The purpose of House Bill 1880, by House Majority Caucus Whip Tammy West, R-Oklahoma City, is to divert non-violent offenders from traditional prosecution and incarcerations models. Instead, cases are referred to the program and trained citizen-led mediation panels help determine punishment and restoration. The goal is rehabilitation of the offender through reconciliation with the victims and the community at large.
“I’ve looked at models from across the country where these programs have worked wonderfully,” West said. “Victims of crime feel restored, members of the community feel satisfied. Perpetrators of crimes know the weight of their actions and make restitution without having to serve lengthy jail or prison sentences.
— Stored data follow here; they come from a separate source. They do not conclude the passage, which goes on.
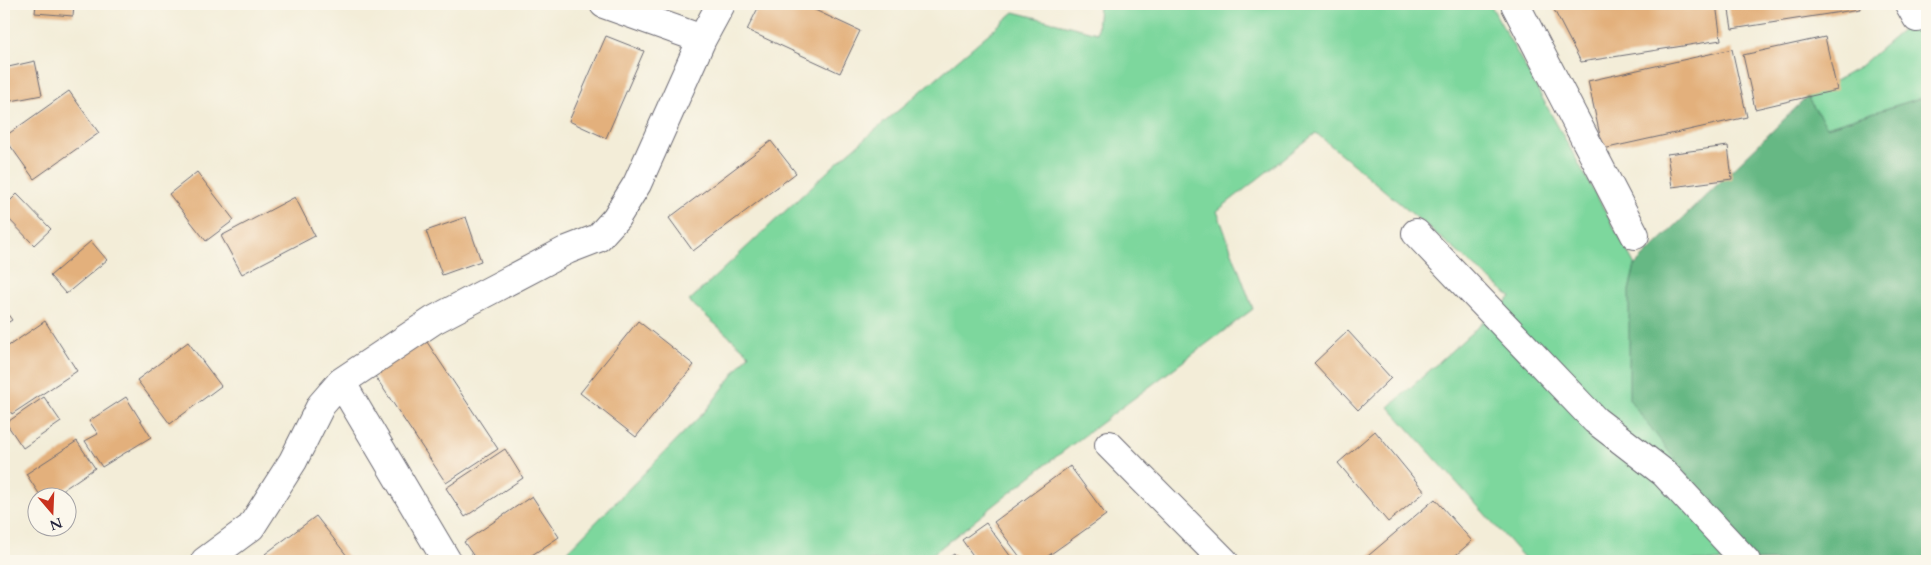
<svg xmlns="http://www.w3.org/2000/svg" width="1931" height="565" viewBox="0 0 1931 565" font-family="Cardo,serif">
  <rect width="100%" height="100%" fill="#fbf7ec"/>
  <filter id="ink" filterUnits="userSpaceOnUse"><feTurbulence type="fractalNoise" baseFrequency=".02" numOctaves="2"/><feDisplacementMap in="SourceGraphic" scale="10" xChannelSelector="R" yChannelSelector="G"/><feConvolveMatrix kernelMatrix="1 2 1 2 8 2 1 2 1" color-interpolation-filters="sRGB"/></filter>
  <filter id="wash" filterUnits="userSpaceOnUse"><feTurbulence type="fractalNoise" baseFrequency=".0096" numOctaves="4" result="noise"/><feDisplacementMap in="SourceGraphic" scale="20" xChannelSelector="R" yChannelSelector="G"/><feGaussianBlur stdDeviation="1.12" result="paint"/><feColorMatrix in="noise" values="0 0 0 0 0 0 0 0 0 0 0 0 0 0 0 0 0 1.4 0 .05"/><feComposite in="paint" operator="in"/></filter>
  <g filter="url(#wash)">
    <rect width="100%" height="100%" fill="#f3edd8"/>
    <path fill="#7dd79d" stroke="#507c6c" d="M1099,4H1490L1635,265L1629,291L1756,561H1527L1389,407L1511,297L1316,133L1217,211L1253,309L1045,465L924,561H558L707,409L749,354L689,301L840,160L1014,12L1097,33Z
      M1927,9V96L1826,127L1807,97L1858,68Z"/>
    <path fill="#66b884" stroke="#446d60" d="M1927,96V561H1756L1747,555L1629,399V291L1635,265L1807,97L1827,127Z"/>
    <g id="blocks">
      <path fill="#e3b07b" d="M36,4H74L73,16L35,13Z
        M760,4H802L860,31L840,73L747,30Z
        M1551,4H1716L1721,40L1581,62Z
        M1728,4H1859L1860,9L1732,29Z
        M606,36L644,51L606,138L569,121Z
        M1825,37L1837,90L1755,109L1743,55Z
        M1732,49L1747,117L1603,149L1588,81Z
        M35,61L42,95L6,102L4,93V68Z
        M69,91L99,133L34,179L4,137Z
        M771,141L796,173L693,251L669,218Z
        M1728,146L1732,179L1672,187L1667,154Z
        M197,172L234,220L206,241L169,194Z
        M17,194L51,229L34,245L4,214V207Z
        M295,197L315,236L242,274L221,236Z
        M466,217L481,261L442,275L426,231Z
        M91,241L107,260L66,294L50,276Z
        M4,309L12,320L4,325Z
        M45,321L77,371L12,414L4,402V349Z
        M638,321L694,365L636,437L580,393Z
        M1348,331L1391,378L1358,410L1314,363Z
        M425,339L498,449L446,483L373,373Z
        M188,342L221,386L170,424L137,380Z
        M44,397L61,422L23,448L6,423Z
        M126,397L151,437L102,467L85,441L98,434L89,421Z
        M1375,431L1425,492L1388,522L1338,463Z
        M77,441L95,468L51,498H42L26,474Z
        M505,449L523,478L465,517L446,488Z
        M1070,466L1106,515L1041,561H1023L994,522Z
        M532,496L559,537L523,561H477L464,542Z
        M1435,499L1472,541L1449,561H1362Z
        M316,516L351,561H270L265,554Z
        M986,523L1014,561H977L962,540Z
        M954,554L959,561H944Z"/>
    </g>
  </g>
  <g filter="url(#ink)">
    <use href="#blocks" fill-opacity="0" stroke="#6b6972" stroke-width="1"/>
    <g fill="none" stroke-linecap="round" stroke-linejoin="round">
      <defs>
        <path id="minor" d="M604,4L702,39
          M1515,4L1635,235
          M1909,4L1917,18
          M1416,233L1595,420L1664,473L1746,561
          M341,382L447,561
          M1109,445L1224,561
          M205,561L251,527L293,461L321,405L341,382L434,320L567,250L598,238L616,218L637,184L702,39L721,4"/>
      </defs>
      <use href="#minor" stroke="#6b6972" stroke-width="30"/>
      <use href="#minor" stroke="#fff" stroke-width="28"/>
    </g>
  </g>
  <rect width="1931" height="565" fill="none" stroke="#fbf7ec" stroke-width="20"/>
  <g transform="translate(52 512) rotate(161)"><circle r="24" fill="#fbf7ec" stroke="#a4a2a5"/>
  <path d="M0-4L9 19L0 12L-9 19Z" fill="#c8321e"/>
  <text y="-8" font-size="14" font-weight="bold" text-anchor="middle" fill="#22223b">N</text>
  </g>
</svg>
This is true criminal justice reform.”
Sen. Darcy Jech, R-Kingfisher, is the Senate author of the bill.
“Restorative justice programs are a great option for non-violent offenders to get the treatment and help they need without putting further strain on our criminal justice system. I’m pleased that both the Senate and House provided overwhelming support for this measure that authorizes district attorneys across the state to create these programs for qualified offenders.”
West held an interim study last year to examine restorative justice models. She brought in several experts from across the country where such programs have seen wide success. She said she liked the model because it was victim driven but also helped offenders be restored to their communities. Under the program, an offender’s plan could range from an apology, to repayment or replacement of a stolen item, or other recommendations aimed at repairing harm to the victim and giving the offender a chance to make things right.
West said there will not be a request for state appropriations to fund the program. Instead, the District Attorneys Council (DAC), which is authorized under the new law to develop and administer the five-year pilot program, has agreed to look for grant funding. The Department of Mental Health and Substance Abuse Services and the Administrative Office of the Courts Alternative Dispute Resolution Program also have agreed to provide support.
Under HB 1880, the DAC will use a deferred-prosecution agreement method, utilizing evidence-based practices and techniques to create the community-based restorative justice program. The law takes effect Nov. 1, 2021.